Sat May 26 00:07:30 CDT 2001

> I love steadfast rules like the one
> you are implying in that first sentence.

thanks, joshua

not sure i can do the subject justice in one post (database books usually
devote an entire chapter to group by and having) but here goes...

suppose you have a database of city data

create table census
  (cityname  char(50)
  , county  char(2) references countytable
  , state  char(2) references statetable
  , men  integer
  , women integer
  , dogs integer
  , cats integer)

each city has foreign keys to its state and county, plus some demographic
data

there's one row per city

now let's look at a query

  select county, count(*)
      from census
   group by county

you get one row per group, i.e. one per county, and it contains the number
of cities -- actually rows, but there's one row per city in the table -- in
each county

try another

  select state, sum(dogs)
   from census
     group by state

again, one row per group, i.e. one row per state

now it gets trickier

  select  state, county, avg(men), avg(women)
    from census
      group by state, county

notice that the columns in the group by are also in the select list

you get one row per county per state, and the averages in this case are
city averages

the rows in the result set produced by a group by operation are similar to
the "subtotals" rows you get in report writer programs if you turn "details
off" (if you know what i mean)

it's kinda like you did a select distinct on the group by columns, to get
all the different combinations, but at the same time, producing subtotals
(counts, sums averages, etc.) for each distinct group

and don't forget the having clause, it can be quite useful too  --

  select cityname, count(state)
     from census
    group by cityname
     having count(state)>1

finds all citynames that exist in more than one state (tricky, but it's a
byproduct of the one-to-many relationship from state to city, nobody said
city names had to be unique)

what about this --

   select sum(dogs), sum(cats)
     from census

where's the group by??  don't really need one!!

the entire table is the group, so you only get one row back

see, any time you have a group by, the columns in the group by have to be
in the select list too

  select state, sum(cats)
    from census

bzzzzt,  this gives an error, you can't have an aggregate function without
the group by if there's a plain old ordinary column in the select list

you'd think that the database would be smart enough to just plug in the
group by columns whenever you use an aggregate function in the select list,
but noooooo....

finally, one caveat -- MySQL is a bit wacky when it comes to groups

7.4.13  Functions for Use with GROUP BY Clauses
http://www.mysql.com/documentation/mysql/bychapter/manual_Reference.html#Gr
oup_by_functions">

   MySQL has extended the use of GROUP BY. You can use
   columns or calculations in the SELECT expressions that don't
   appear in the GROUP BY part.

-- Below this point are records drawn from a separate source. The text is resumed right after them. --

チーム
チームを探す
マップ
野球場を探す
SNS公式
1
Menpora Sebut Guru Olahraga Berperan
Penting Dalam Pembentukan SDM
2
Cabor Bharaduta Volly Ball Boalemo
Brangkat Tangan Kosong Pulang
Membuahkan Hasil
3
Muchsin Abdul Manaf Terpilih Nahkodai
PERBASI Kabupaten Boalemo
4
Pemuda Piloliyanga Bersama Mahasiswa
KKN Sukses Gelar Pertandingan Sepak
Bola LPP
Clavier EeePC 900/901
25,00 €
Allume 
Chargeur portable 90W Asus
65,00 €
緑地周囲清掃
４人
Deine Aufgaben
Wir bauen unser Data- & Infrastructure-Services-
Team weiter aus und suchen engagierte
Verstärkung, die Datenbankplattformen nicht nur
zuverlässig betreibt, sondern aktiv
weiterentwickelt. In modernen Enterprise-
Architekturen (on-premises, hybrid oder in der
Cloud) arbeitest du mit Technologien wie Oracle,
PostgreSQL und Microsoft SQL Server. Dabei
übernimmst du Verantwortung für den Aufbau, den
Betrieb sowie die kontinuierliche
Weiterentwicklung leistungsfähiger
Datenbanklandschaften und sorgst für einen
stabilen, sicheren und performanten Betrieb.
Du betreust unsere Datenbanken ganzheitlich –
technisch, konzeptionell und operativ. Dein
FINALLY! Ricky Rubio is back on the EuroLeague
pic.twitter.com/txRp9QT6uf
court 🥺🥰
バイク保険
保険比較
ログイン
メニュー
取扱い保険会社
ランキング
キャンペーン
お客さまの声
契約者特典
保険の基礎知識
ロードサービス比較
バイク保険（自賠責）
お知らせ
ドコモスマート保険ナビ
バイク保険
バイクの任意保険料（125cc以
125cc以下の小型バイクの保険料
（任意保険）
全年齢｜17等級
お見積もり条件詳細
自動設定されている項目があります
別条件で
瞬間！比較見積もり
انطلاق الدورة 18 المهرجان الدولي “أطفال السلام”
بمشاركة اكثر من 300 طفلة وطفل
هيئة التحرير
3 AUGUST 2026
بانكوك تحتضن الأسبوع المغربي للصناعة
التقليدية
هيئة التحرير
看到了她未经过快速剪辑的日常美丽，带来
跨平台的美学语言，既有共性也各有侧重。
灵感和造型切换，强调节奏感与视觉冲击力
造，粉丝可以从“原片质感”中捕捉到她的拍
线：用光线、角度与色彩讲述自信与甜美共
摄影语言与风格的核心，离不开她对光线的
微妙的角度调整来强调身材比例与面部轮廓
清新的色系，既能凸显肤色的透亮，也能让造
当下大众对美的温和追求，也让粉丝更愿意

This stands for any possible value
   for this group. You can use this to get better performance by
   avoiding sorting and grouping on unnecessary items. For example,
   you don't need to group on customer.name in the following query:

   mysql> select order.custid,customer.name,max(payments)
         from order,customer
         where order.custid = customer.custid
         GROUP BY order.custid;

   In ANSI SQL, you would have to add customer.name to the
   GROUP BY clause. In MySQL, the name is redundant if you
   don't run in ANSI mode.

   <STRONG>Don't use this feature</STRONG> if the columns
   you omit from the GROUP BY part aren't unique in the group!
   You will get unpredictable results.

i personally have not had a chance to play with this wackiness, and i'm not
eager to...

helps?

rudy